One Christian Died For Their Faith Every Six Minutes In 2016

St John of Nepomuk, 14th century Bohemian Christian martyr, drowned on the King's orders for refusing to break the seal of the confessionalPixabay

One Christian died for their faith every six minutes in 2016.

That is the shocking new figure about to be published in the latest statistics on Christian martyrs.

Massimo Introvigne , director of CESNUR, the Centre for Studies on New Religions, revealed the findings in an interview with Vatican Radio to mark St Stephen's Day, which follows Christmas and commemorates the first Christian martyr.

He said about 90,000 Christians were killed for their faith, that is one every six minutes in 2016.

In addition, there are between 500 million and 600 million Christians who cannot freely profess their Christian faith.

Pope Francis has repeatedly stated that there are more Christian martyrs in today's world even than in the early days of the Christian church during the persecutions of the Roman empire. 

The figures will be published in the latest statistics from the Center for Study of Global Christianity.

They actually represent a slight decline on the figure of 105,000 deaths two years ago.

Of the 90,000 deaths, 70 per cent, or 63,000, were killed in tribal conflicts in Africa.

The centre, based in the United States, has included these figures in the statistics because they believe that many of these Christians were slain after they refused for reasons of conscience to take up arms.

Many of the Christian deaths in 2016 were in tribal conflicts in Africa. Earlier this year, the UK's Baroness Cox narrowly escaped an ambush when visiting a village in Nigeria destroyed by the militant Islamist Fulani herdsmenHassan John

The other 30 percent, or 27,000, were Christians who in terrorist attacks, in the destruction of Christian villages and in government persecution, such as in North Korea.

Introvigne said that combining statistics from at least three different US research centres as well as his own, CESNUR, which is based in Italy, and comparing statistics from 102 countries, led him to the estimate of between 500 and 600 million Christians who can not practice their own faith in complete freedom.

"Without wishing to forget or belittle the suffering of members of other religions, Christians are the most persecuted religious group in the world," he said.

He agreed that some people might dispute the figures and argue instead that there were just a few thousand or even a few hundred Christians who died for their faith in 2016.

Introvigne said: "When the discrepancies are so large, it is clear that you are counting different things."

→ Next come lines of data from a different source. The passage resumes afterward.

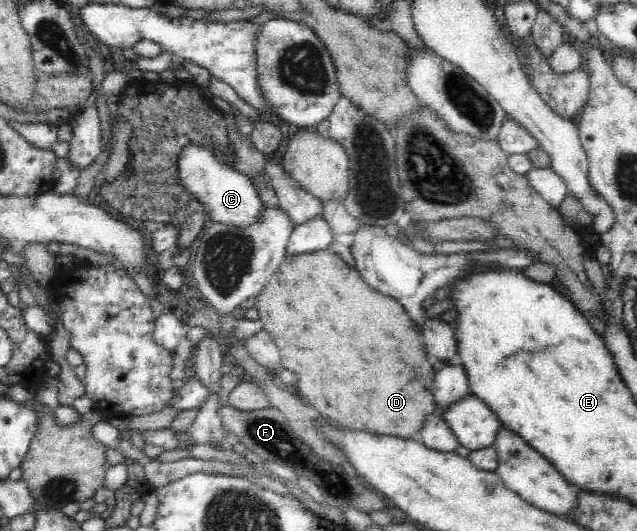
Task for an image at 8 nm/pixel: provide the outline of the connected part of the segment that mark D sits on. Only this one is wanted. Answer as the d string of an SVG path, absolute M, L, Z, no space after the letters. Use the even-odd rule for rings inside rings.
M323 251L317 254L303 254L303 256L295 256L295 258L284 258L277 272L268 278L263 290L256 297L257 304L255 306L259 310L259 319L262 322L263 330L271 335L278 346L283 368L297 373L297 382L294 389L296 395L314 407L320 415L332 419L335 423L347 429L411 439L416 432L423 428L425 421L436 412L438 406L432 393L435 369L427 361L424 337L417 330L417 325L405 313L401 303L389 297L389 295L372 289L361 278L358 271L343 263L337 254L328 254Z

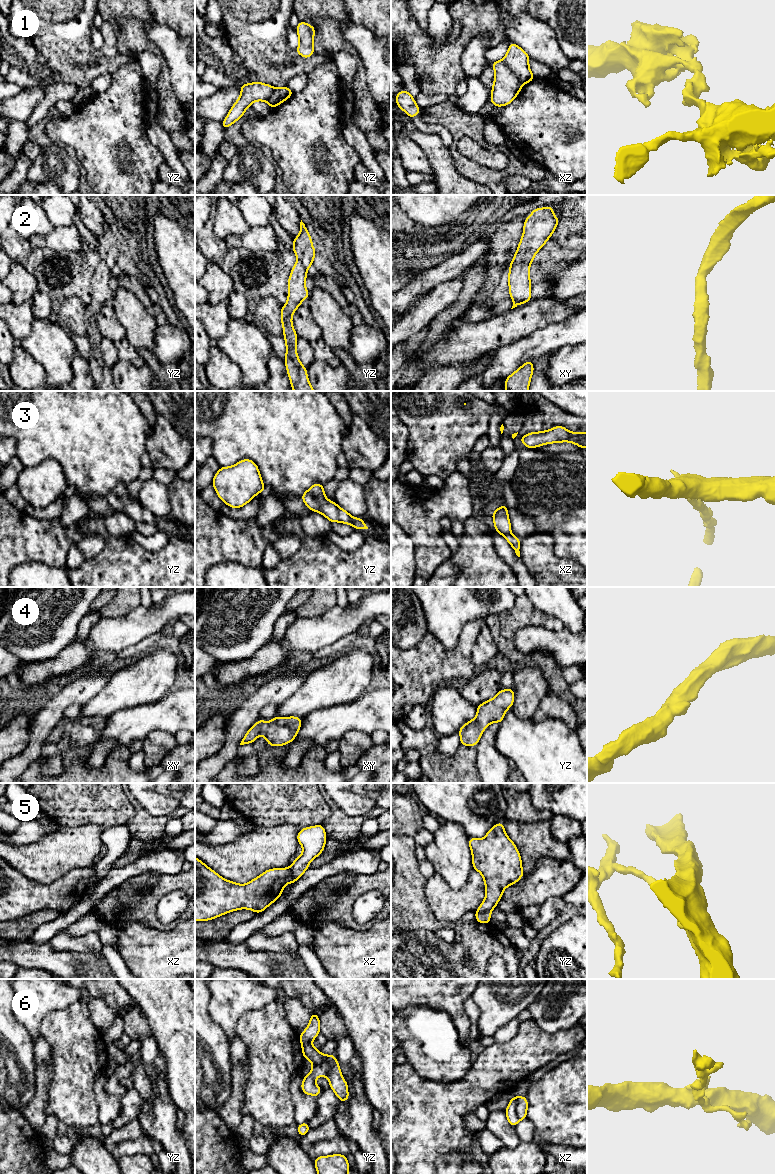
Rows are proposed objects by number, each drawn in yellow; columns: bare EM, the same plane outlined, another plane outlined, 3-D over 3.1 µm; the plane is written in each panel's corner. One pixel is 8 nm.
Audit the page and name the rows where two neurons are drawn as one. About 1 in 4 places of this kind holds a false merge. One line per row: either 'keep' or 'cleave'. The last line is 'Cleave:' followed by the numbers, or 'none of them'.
1: cleave
2: keep
3: keep
4: keep
5: cleave
6: cleave
Cleave: 1, 5, 6

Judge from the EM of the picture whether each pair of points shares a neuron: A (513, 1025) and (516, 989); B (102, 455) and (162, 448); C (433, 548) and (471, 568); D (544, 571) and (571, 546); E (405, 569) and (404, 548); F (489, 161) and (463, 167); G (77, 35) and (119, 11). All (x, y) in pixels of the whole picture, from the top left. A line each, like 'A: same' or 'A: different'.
A: different
B: different
C: different
D: different
E: same
F: different
G: different

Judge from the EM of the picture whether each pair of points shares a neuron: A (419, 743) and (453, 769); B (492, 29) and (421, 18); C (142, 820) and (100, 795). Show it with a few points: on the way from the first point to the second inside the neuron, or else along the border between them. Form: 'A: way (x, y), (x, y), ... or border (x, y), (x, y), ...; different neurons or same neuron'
A: way (427, 751), (445, 769); same neuron
B: border (409, 10), (417, 24), (425, 31); different neurons
C: border (124, 793), (134, 810), (134, 815), (126, 823); different neurons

If the statistics were just those who had been given a straightforward choice - "Either deny your faith or perish" - the martyrs would number a few hundred.

If they included also those murdered for certain practices to do with their Christian faith, the numbers rise to several thousand.

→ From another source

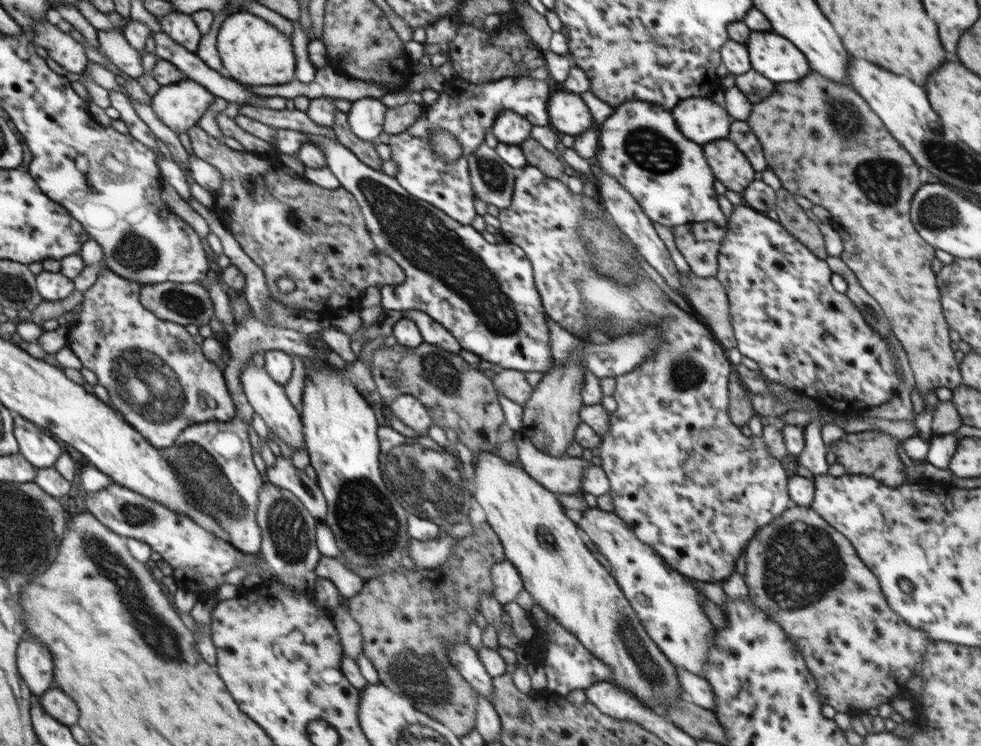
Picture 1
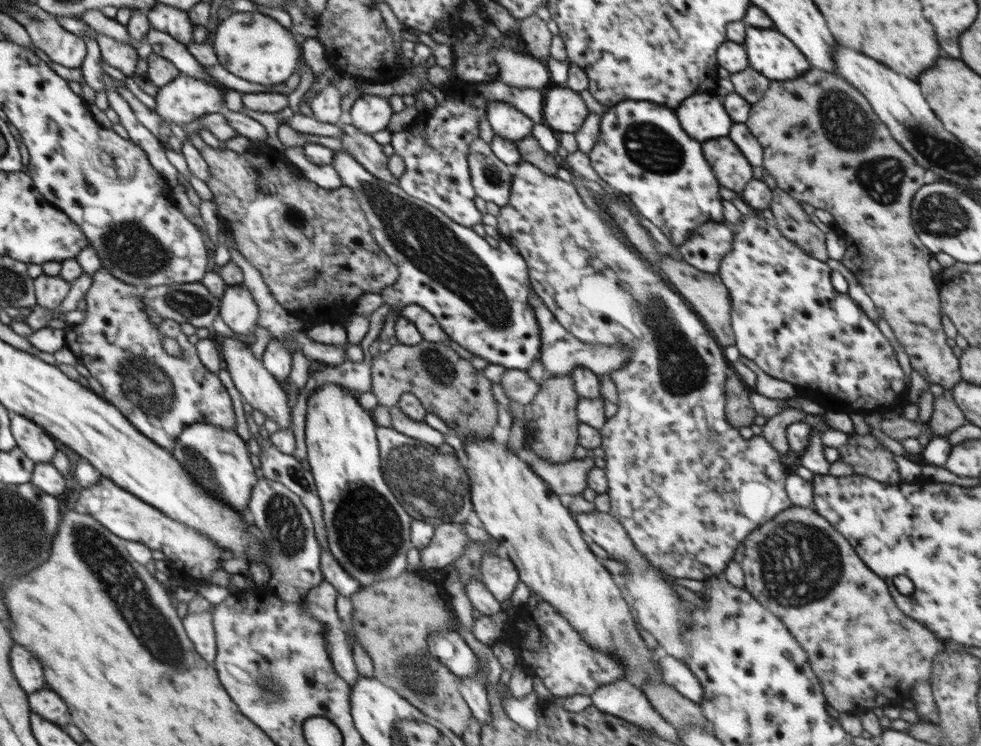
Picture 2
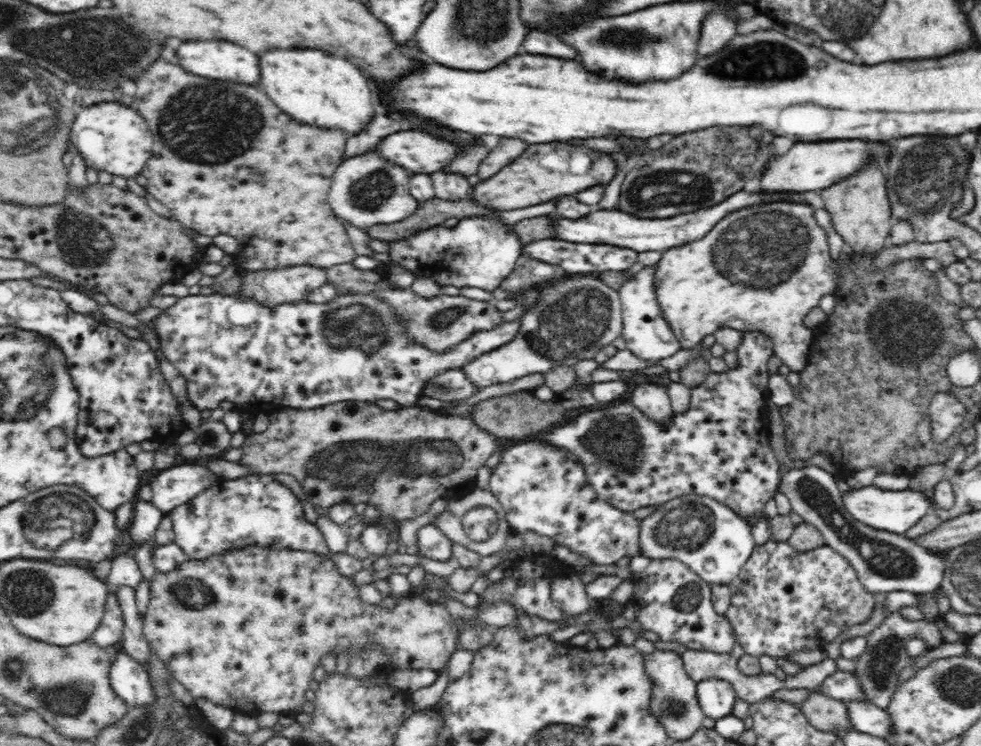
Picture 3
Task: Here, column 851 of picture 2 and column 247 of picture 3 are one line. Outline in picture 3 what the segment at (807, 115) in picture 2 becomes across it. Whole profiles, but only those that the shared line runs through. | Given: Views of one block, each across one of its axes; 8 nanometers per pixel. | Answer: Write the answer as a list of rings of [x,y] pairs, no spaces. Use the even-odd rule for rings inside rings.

"But if you talk to people who are killed in a broad sense because they are Christians, then we get to 90,000, or one death every six minutes," he said.

He revealed there were specific cases of Christian martyrs murdered by Islamic State in Iraq and Syria, including some that the Catholic Church is considering for beatification.

"There are Christians who have consciously chosen to remain in these areas and to continue, as they could, to bear witness to their faith.

"Speaking of the Islamic state, we must not forget that the Islamic state also kills many Muslims and that in 2016, according to our estimates, the number of Christians killed for their faith and the number of Muslims killed for their faith, outside Africa and particularly in Asia, is a very similar number.

"Muslims generally are killed by other Muslims: Shia Muslims are killed by Sunni Muslims and this is the most frequent case.

"Sometimes Sunni Muslims are killed by Shiite Muslims, Muslims who do not agree with a certain declination of Islam are killed by extremist Muslims, as in the case of the Islamic State."

He warned of growing intolerance across all countries, which he described as the "antechamber of discrimination" which then in turn is the "antechamber of persecution".

And then he praised the "calm, noble, often exemplary attitude of Christian minorities subjected to all sorts of harassment and who only in rare cases respond to violence with violence.

"In most cases they peacefully demonstrated their faith, very often their persecutors, forgiving and praying for them."